*Exercise description*:
Copy the entries below, replacing "pose line" with "extrinsics line" everywhere and changing nothing else. Omit the pictures.

── Data extract ──

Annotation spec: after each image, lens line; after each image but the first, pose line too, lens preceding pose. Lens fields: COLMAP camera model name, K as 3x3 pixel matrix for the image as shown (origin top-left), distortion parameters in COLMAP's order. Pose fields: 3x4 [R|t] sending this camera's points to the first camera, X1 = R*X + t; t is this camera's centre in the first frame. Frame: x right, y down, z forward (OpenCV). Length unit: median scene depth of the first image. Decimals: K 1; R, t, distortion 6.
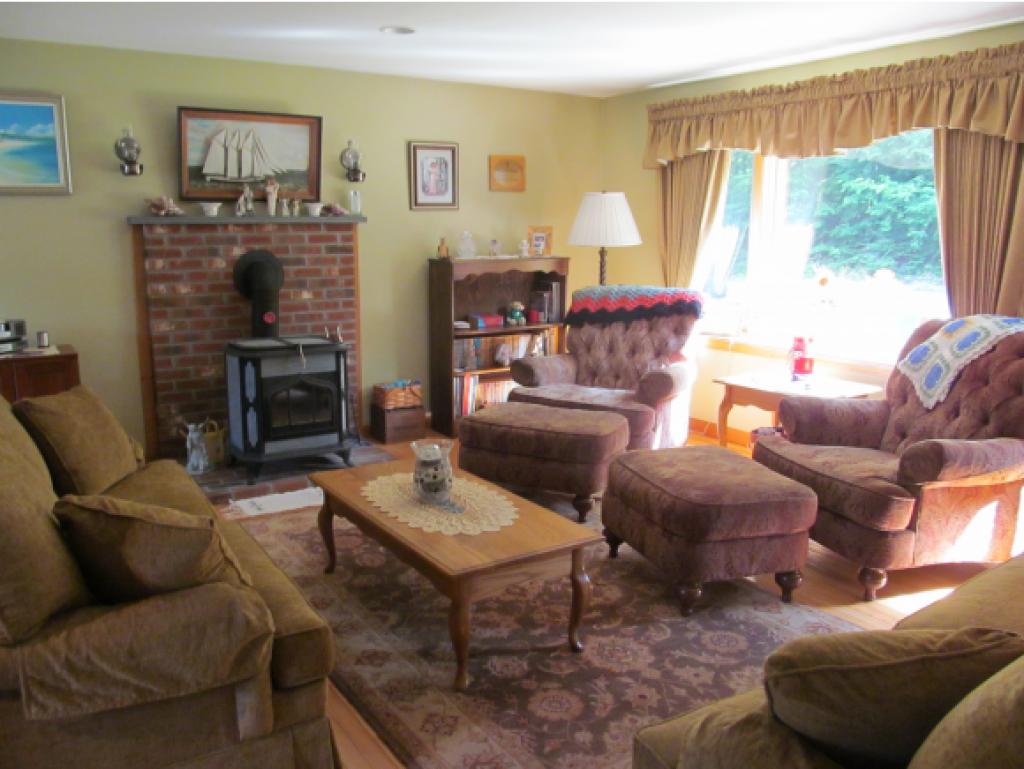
lens RADIAL K [[847.2, 0, 512.0], [0, 847.2, 384.5], [0, 0, 1]] dist [-0.043276, -0.000391]
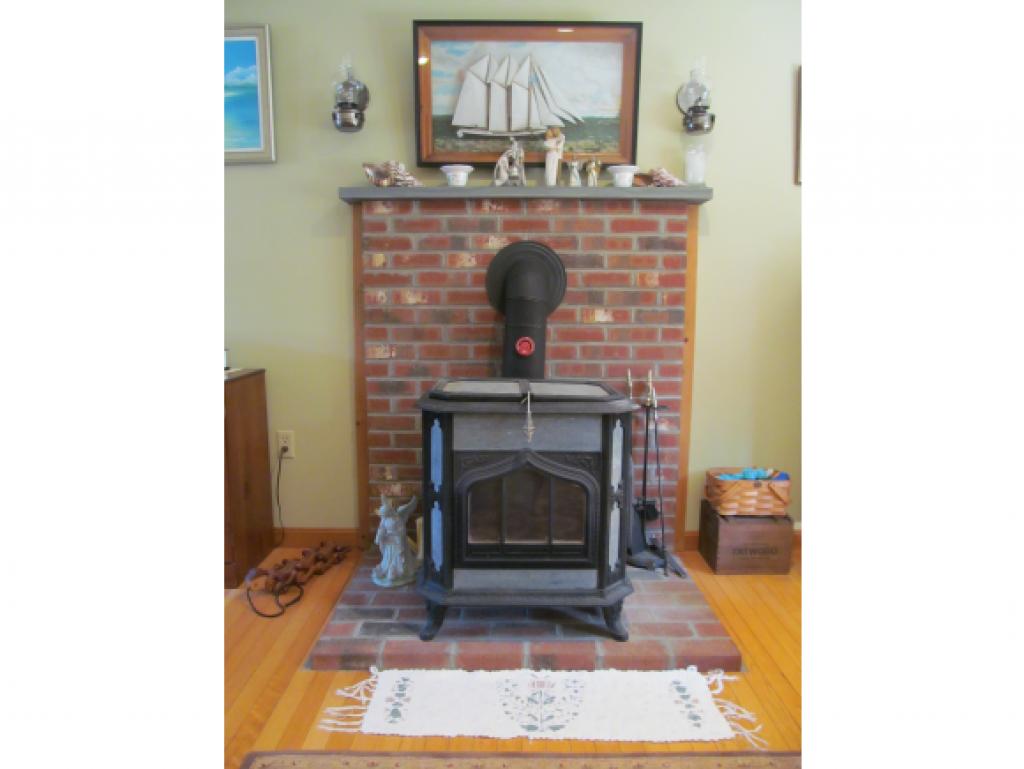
lens RADIAL K [[615.0, 0, 512.0], [0, 615.0, 384.5], [0, 0, 1]] dist [-0.055720, -0.000143]
pose [[0.834758, 0.069831, -0.546171, -0.051099], [-0.102823, 0.994246, -0.030032, -0.037497], [0.540931, 0.081228, 0.837135, 0.626350]]
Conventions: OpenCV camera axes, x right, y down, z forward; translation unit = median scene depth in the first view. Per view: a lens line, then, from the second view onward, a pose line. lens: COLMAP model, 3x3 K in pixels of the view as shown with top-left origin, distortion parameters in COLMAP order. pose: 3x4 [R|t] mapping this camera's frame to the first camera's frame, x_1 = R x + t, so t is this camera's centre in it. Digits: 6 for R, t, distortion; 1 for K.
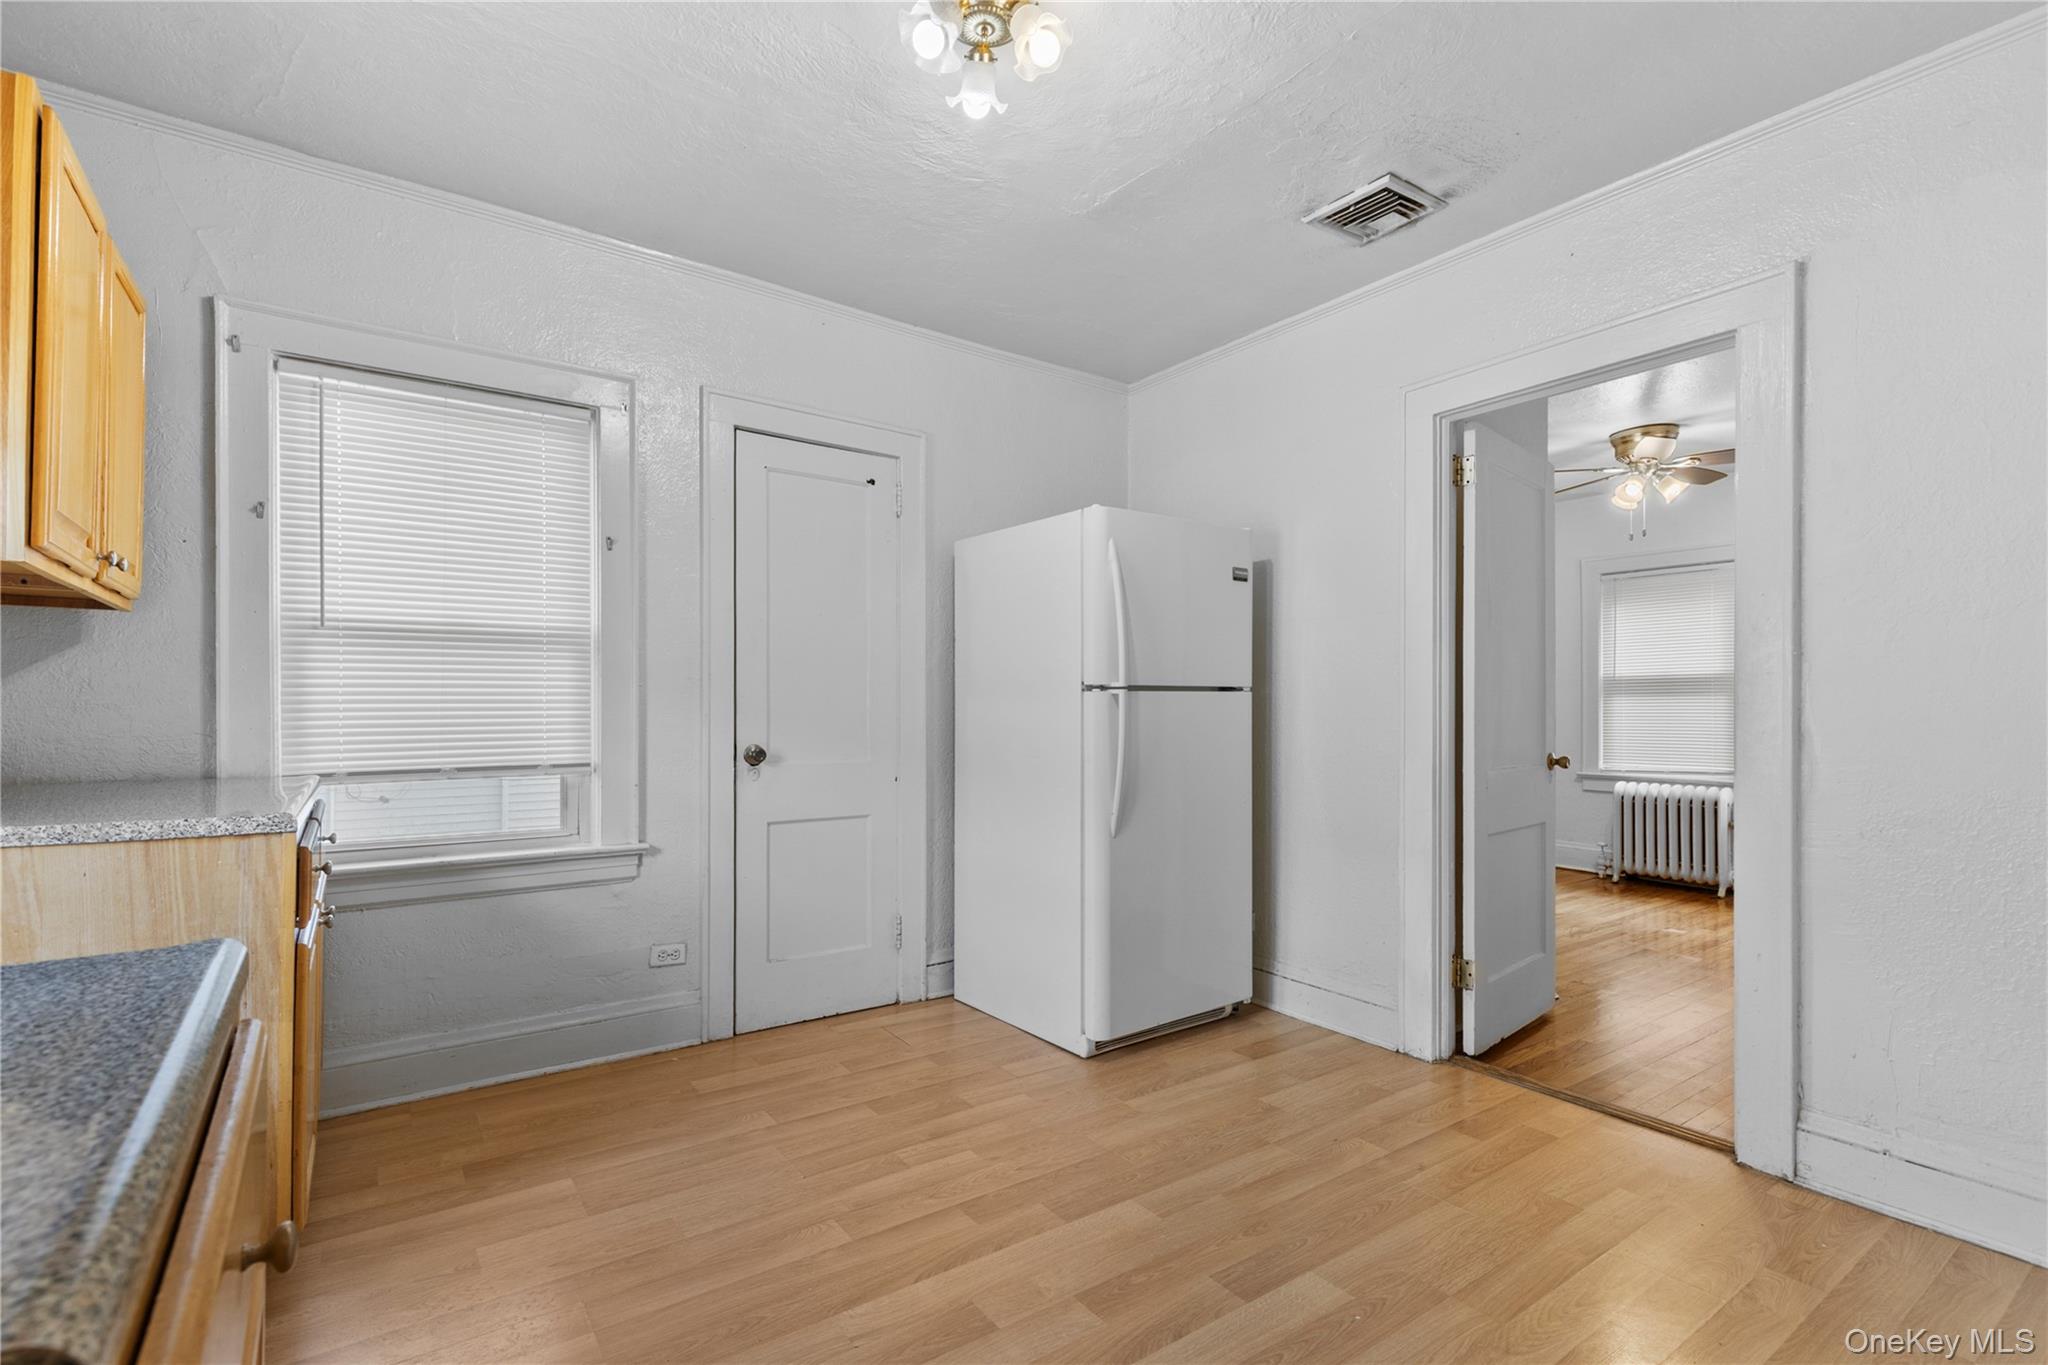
lens RADIAL K [[944.7, 0, 1018.6], [0, 944.7, 683.7], [0, 0, 1]] dist [0.002944, 0.000008]
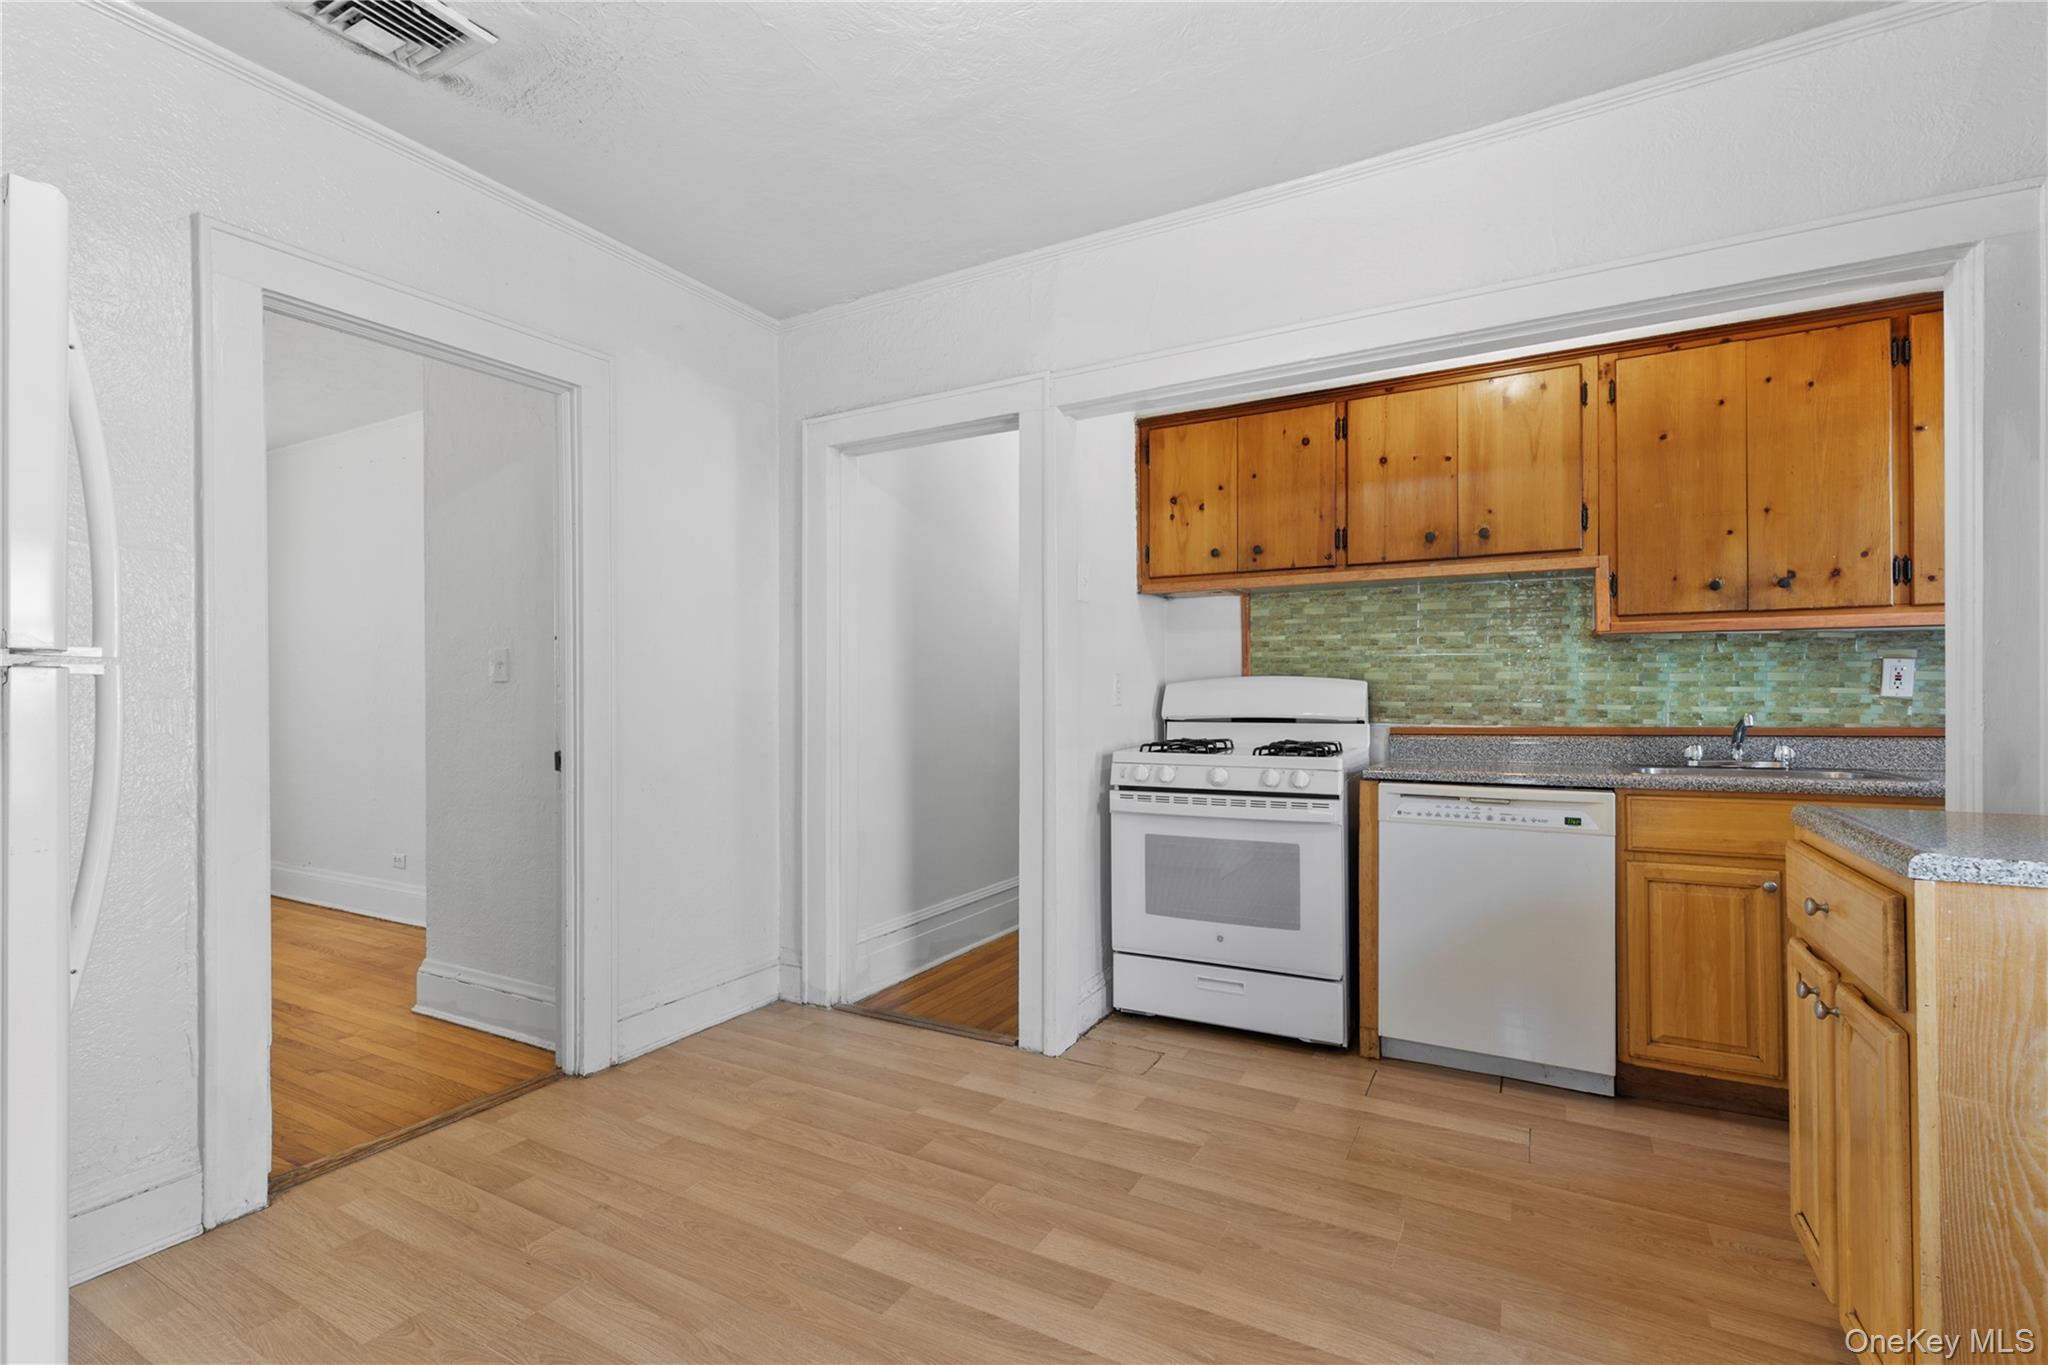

───

*Solution to this exercise*:
Annotation spec: after each image, lens line; after each image but the first, extrinsics line too, lens preceding pose. Lens fields: COLMAP camera model name, K as 3x3 pixel matrix for the image as shown (origin top-left), distortion parameters in COLMAP's order. Pose fields: 3x4 [R|t] sending this camera's points to the first camera, X1 = R*X + t; t is this camera's centre in the first frame. Frame: x right, y down, z forward (OpenCV). Length unit: median scene depth of the first image. Decimals: K 1; R, t, distortion 6.
lens RADIAL K [[847.2, 0, 512.0], [0, 847.2, 384.5], [0, 0, 1]] dist [-0.043276, -0.000391]
lens RADIAL K [[615.0, 0, 512.0], [0, 615.0, 384.5], [0, 0, 1]] dist [-0.055720, -0.000143]
pose [[0.834758, 0.069831, -0.546171, -0.051099], [-0.102823, 0.994246, -0.030032, -0.037497], [0.540931, 0.081228, 0.837135, 0.626350]]
Conventions: OpenCV camera axes, x right, y down, z forward; translation unit = median scene depth in the first view. Per view: a lens line, then, from the second view onward, a extrinsics line. lens: COLMAP model, 3x3 K in pixels of the view as shown with top-left origin, distortion parameters in COLMAP order. pose: 3x4 [R|t] mapping this camera's frame to the first camera's frame, x_1 = R x + t, so t is this camera's centre in it. Digits: 6 for R, t, distortion; 1 for K.
lens RADIAL K [[944.7, 0, 1018.6], [0, 944.7, 683.7], [0, 0, 1]] dist [0.002944, 0.000008]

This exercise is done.